I think that because we’re starting at the outset, both cultures will have an incredibly solid foundation for an ongoing evergreen franchise,” says Faye.
In addition to Max Payne, Perkins and Miller have helped develop highly successful game franchises including Duke Nukem, Prey, Doom, Blood, and Shadow Warrior. Together, their games have sold more than 35 million units globally. The pair have also founded, expanded, and sold three successful publishing companies—Arush Entertainment, to a foreign-distribution company in 2004; Gathering of Developers, to Take-Two Interactive in 2000; and FormGen, to GT Interactive in 1996—generating a combined $1.5 billion.
They’ve invested some of those proceeds into Radar, which has three games in development: Earth No More, an environmental-disaster action story; Prey 2, an alien-invasion game with a Native American protagonist; and Incarnate, a horror story in which evil must be hunted down and imprisoned (and whose concept came from Hollywood screenwriter Frank Hannah, who wrote The Cooler).
Usually, a movie based on a game gets green-lit only after the game has been released and built an audience. But Depth Entertainment is already shopping Radar’s stories around to studios—even though the games are still a few years away from hitting shelves. Merchandising and expanding an intellectual property from the get-go has been a long-standing Hollywood strategy, but the concept is still new in the game business, where all the focus generally remains on creating the game.
The typical game developer turns to a publisher to cover the costs of producing a game and subsequently surrenders ownership of that property. Once the game recoups the publisher’s loan, the developer begins to earn royalties. Radar is instead taking original ideas, partnering each with a game developer—it will work only with independent shops like Human Head Studios and Recoil Games—and then cutting distribution deals with publishers. The startup is working with retained adviser Gallipo Group, a new videogame venture-capital company, and expects to have $90 million in funding by this May.
By 2011, Radar plans on releasing three or four games per year, with eight to 12 projects in development at any one time. The franchises are expected to launch on PC, Xbox 360, and PlayStation 3 platforms and gradually expand to Wii, Nintendo DS, and PSP.

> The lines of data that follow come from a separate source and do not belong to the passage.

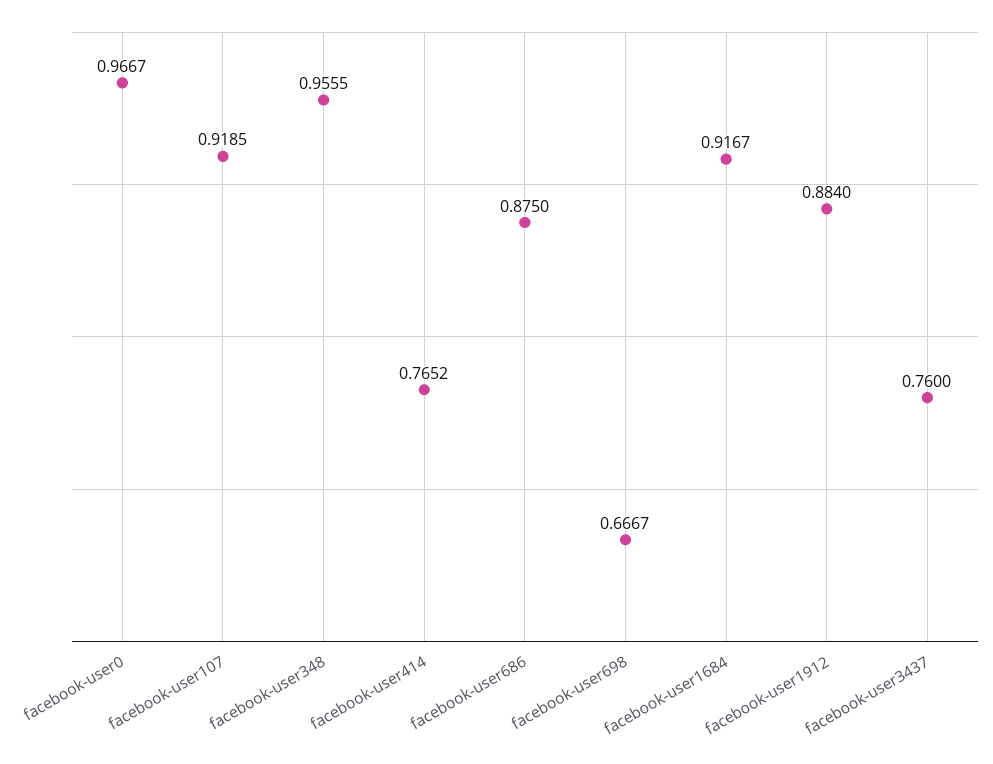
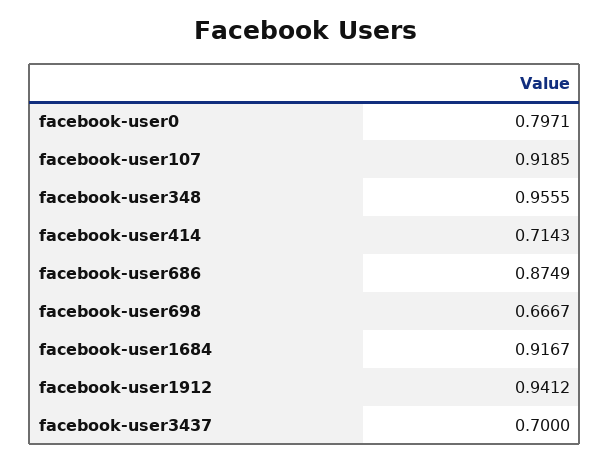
facebook-user0: 0.9667 -> 0.7971
facebook-user414: 0.7652 -> 0.7143
facebook-user686: 0.875 -> 0.8749
facebook-user1912: 0.884 -> 0.9412
facebook-user3437: 0.76 -> 0.7

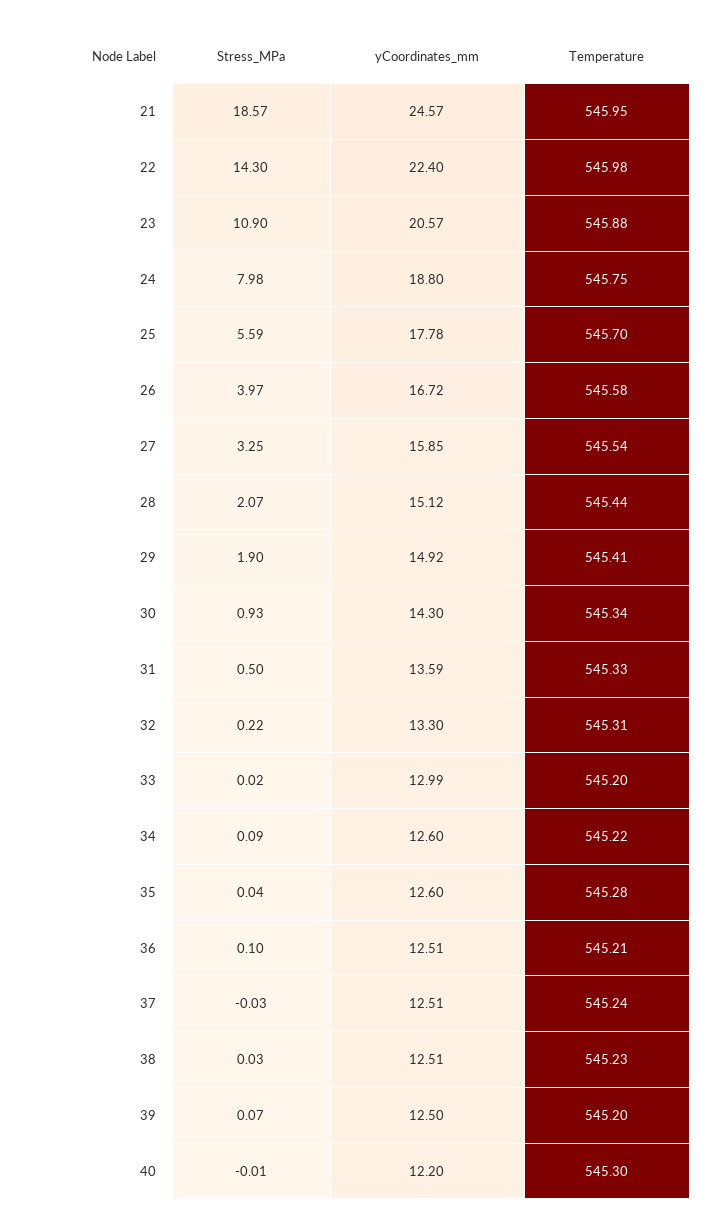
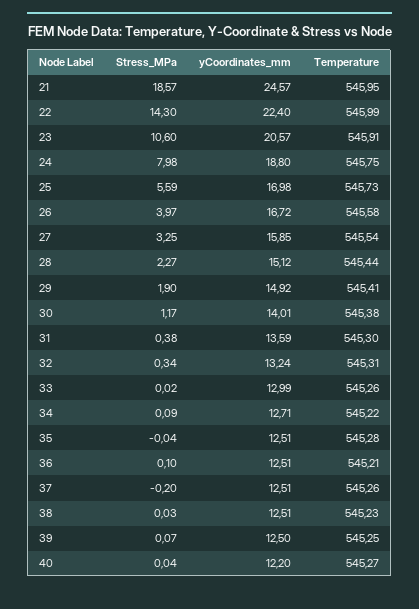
Temperature, 22: 545.98 -> 545.99
Stress_MPa, 23: 10.9 -> 10.6
Temperature, 23: 545.88 -> 545.91
yCoordinates_mm, 25: 17.78 -> 16.98
Temperature, 25: 545.7 -> 545.73
Stress_MPa, 28: 2.07 -> 2.27
Stress_MPa, 30: 0.93 -> 1.17
yCoordinates_mm, 30: 14.3 -> 14.01
Temperature, 30: 545.34 -> 545.38
Stress_MPa, 31: 0.5 -> 0.38
Temperature, 31: 545.33 -> 545.3
Stress_MPa, 32: 0.22 -> 0.34
yCoordinates_mm, 32: 13.3 -> 13.24
Temperature, 33: 545.2 -> 545.26
yCoordinates_mm, 34: 12.6 -> 12.71
Stress_MPa, 35: 0.04 -> -0.04
yCoordinates_mm, 35: 12.6 -> 12.51
Stress_MPa, 37: -0.03 -> -0.2
Temperature, 37: 545.24 -> 545.26
Temperature, 39: 545.2 -> 545.25
Stress_MPa, 40: -0.01 -> 0.04
Temperature, 40: 545.3 -> 545.27

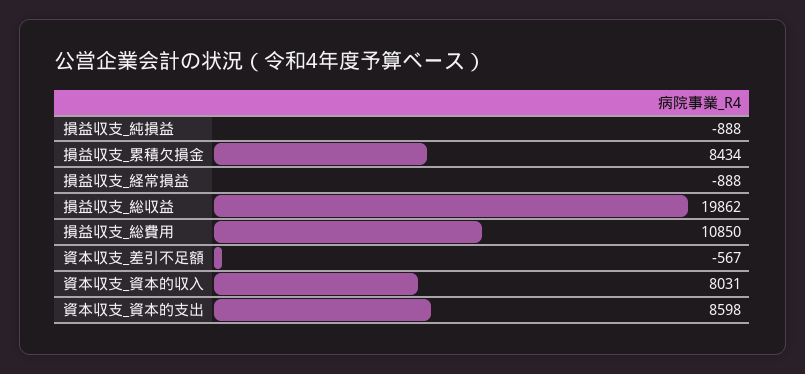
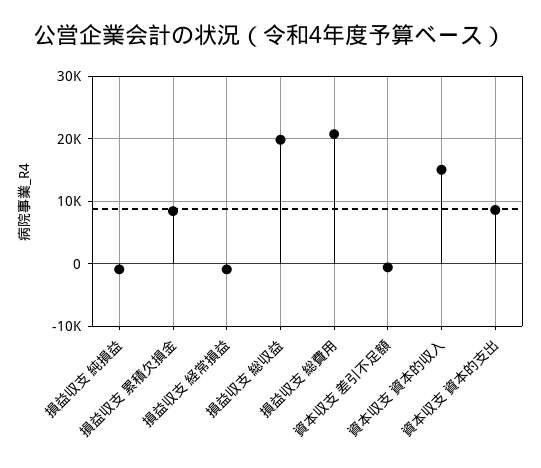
損益収支_総費用: 10850 -> 21000
資本収支_資本的収入: 8031 -> 15000

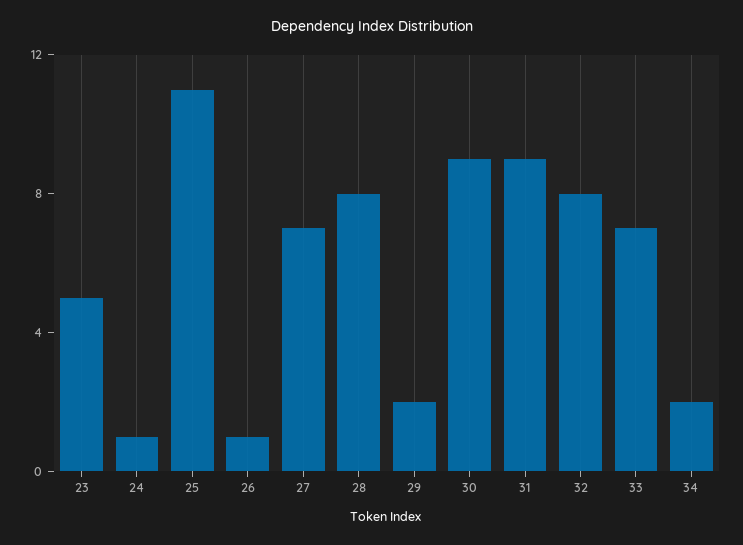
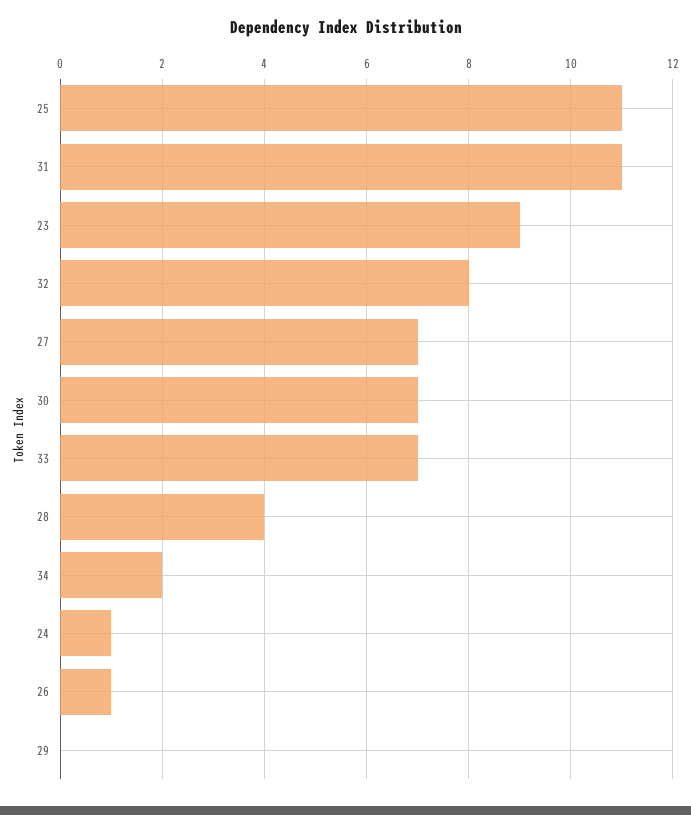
23: 5 -> 9
28: 8 -> 4
29: 2 -> 0
30: 9 -> 7
31: 9 -> 11

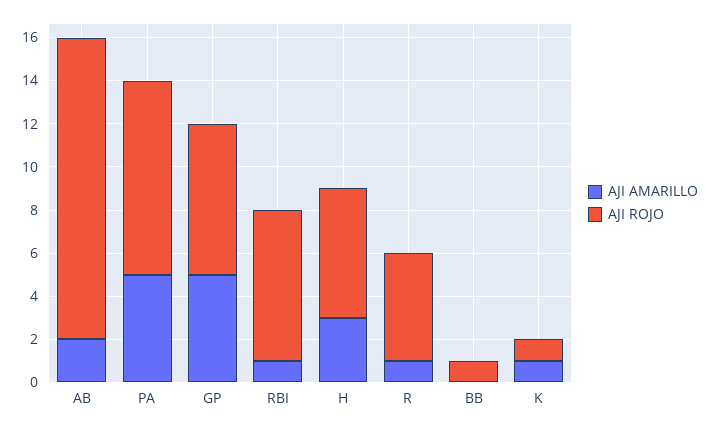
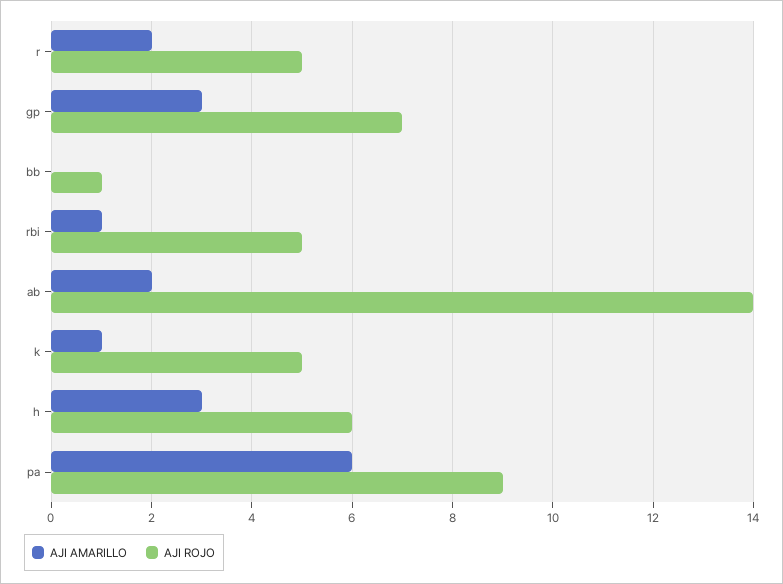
AJI AMARILLO, PA: 5 -> 6
AJI AMARILLO, GP: 5 -> 3
AJI ROJO, RBI: 7 -> 5
AJI AMARILLO, R: 1 -> 2
AJI ROJO, K: 1 -> 5

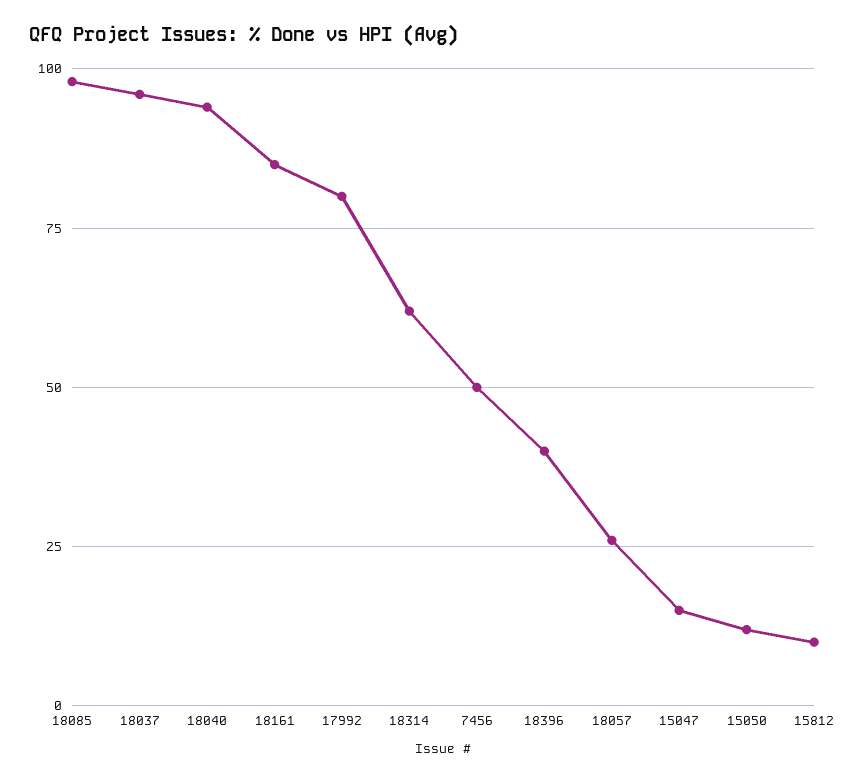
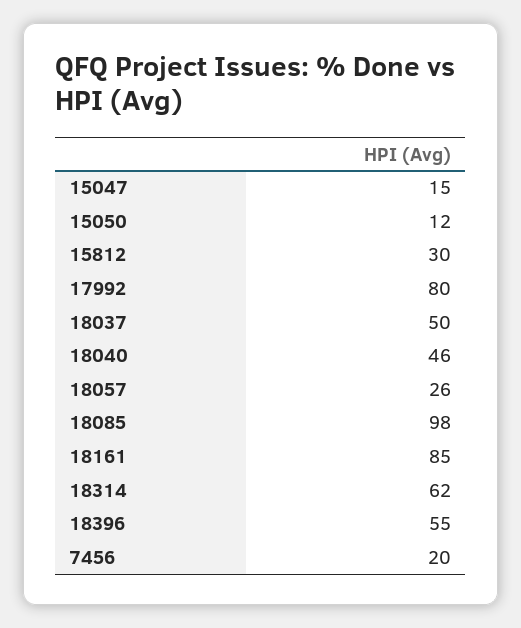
18037: 95 -> 50
18040: 95 -> 46
7456: 50 -> 20
18396: 40 -> 55
15812: 10 -> 30

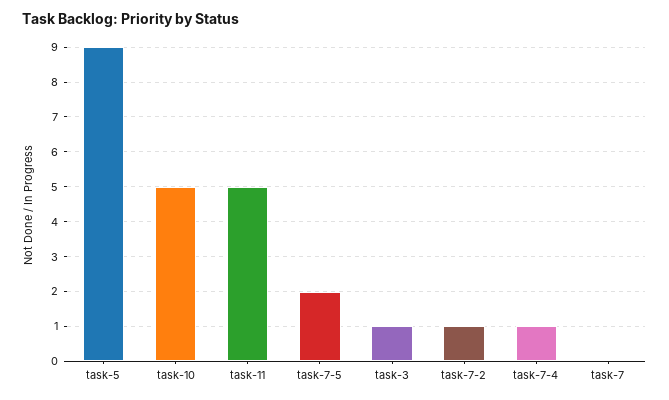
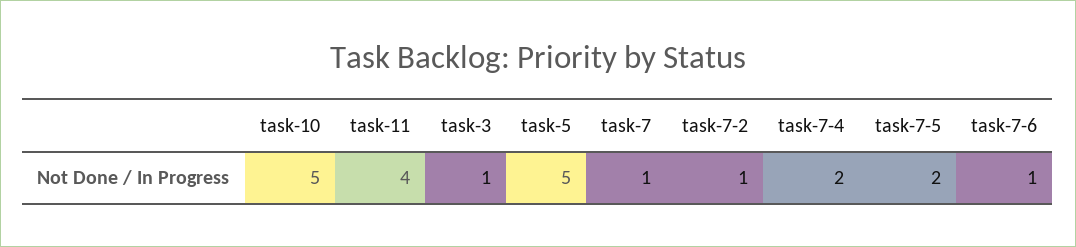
task-5: 9 -> 5
task-11: 5 -> 4
task-7-4: 1 -> 2
task-7: 0 -> 1
task-7-6: none -> 1

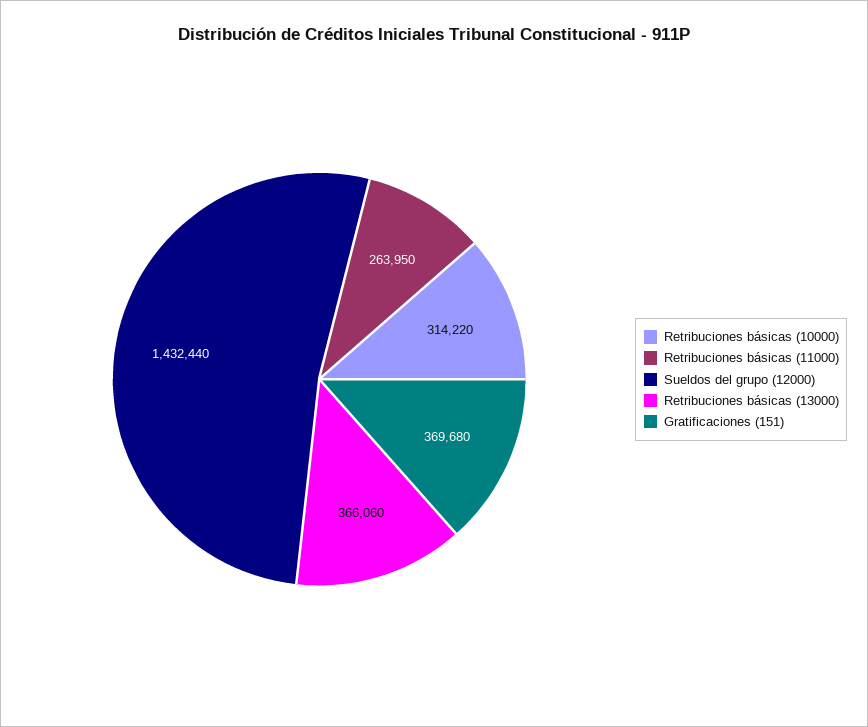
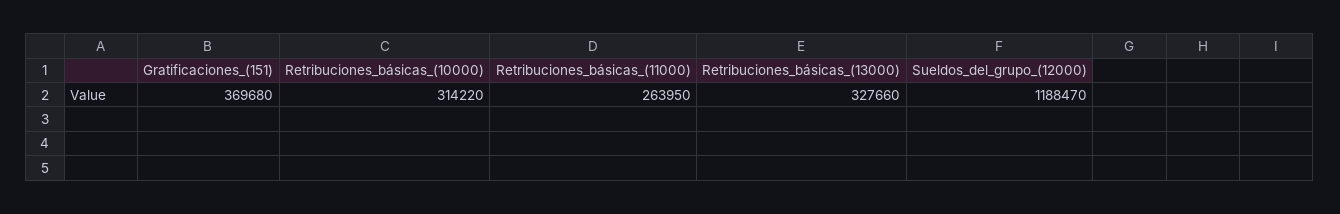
Sueldos del grupo (12000): 1432440 -> 1188470
Retribuciones básicas (13000): 366060 -> 327660

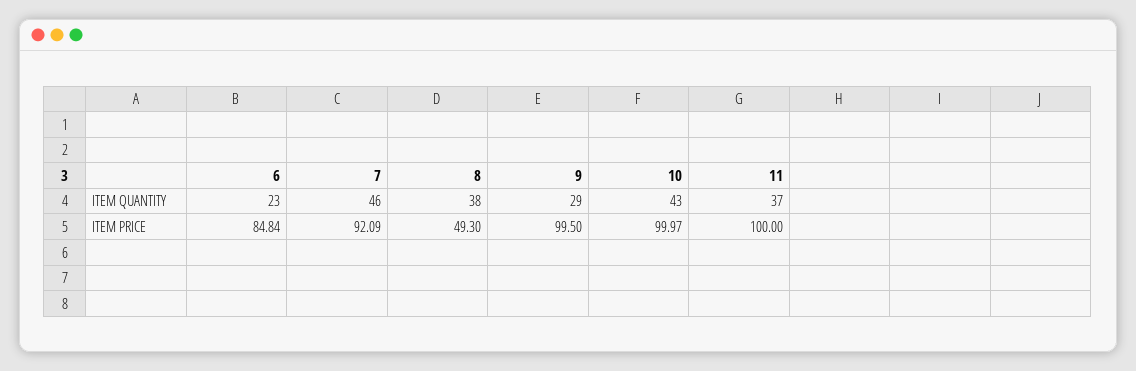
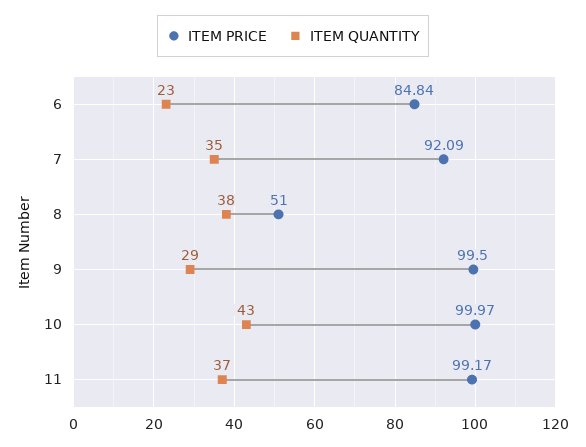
ITEM QUANTITY, 7: 46 -> 35
ITEM PRICE, 8: 49.3 -> 51
ITEM PRICE, 11: 100 -> 99.17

One thing the company principals won’t ever do is license a Hollywood property. They’ll leave that task to companies like Brash Entertainment, which is sinking all of its funding into movie properties like Saw, Speed Racer, and Space Chimps. Miller believes that’s a doomed enterprise. But without a Hollywood association to fall back on, Radar’s games will have to be stellar to win over fans.
Coming soon to a theater near you? If the story’s good enough, yes.